Instructions to follow: If a line in the records below contains the word "github", copy it out.

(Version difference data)
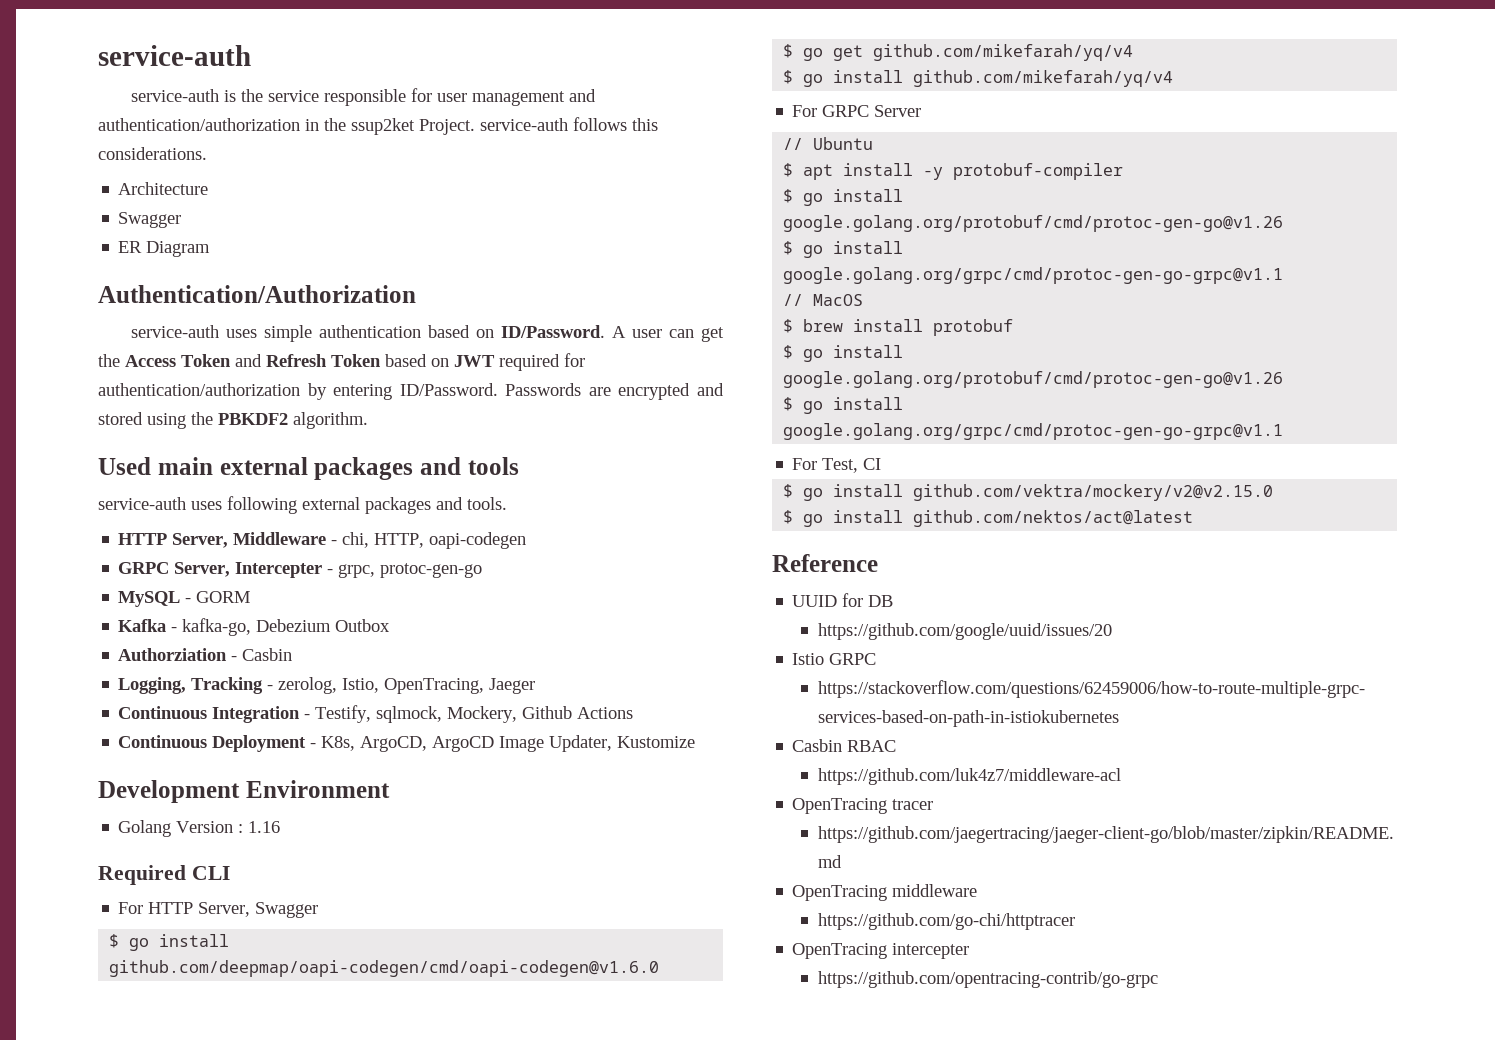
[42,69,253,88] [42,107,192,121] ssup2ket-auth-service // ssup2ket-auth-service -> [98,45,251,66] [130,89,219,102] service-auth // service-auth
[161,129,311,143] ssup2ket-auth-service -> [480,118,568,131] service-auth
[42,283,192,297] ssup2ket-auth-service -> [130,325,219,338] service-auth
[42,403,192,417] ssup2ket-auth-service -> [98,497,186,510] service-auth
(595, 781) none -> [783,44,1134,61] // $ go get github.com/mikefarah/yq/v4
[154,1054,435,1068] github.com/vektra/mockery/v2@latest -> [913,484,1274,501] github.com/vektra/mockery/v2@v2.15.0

Answer for this exercise:
(595, 781) none -> [783,44,1134,61] // $ go get github.com/mikefarah/yq/v4
[154,1054,435,1068] github.com/vektra/mockery/v2@latest -> [913,484,1274,501] github.com/vektra/mockery/v2@v2.15.0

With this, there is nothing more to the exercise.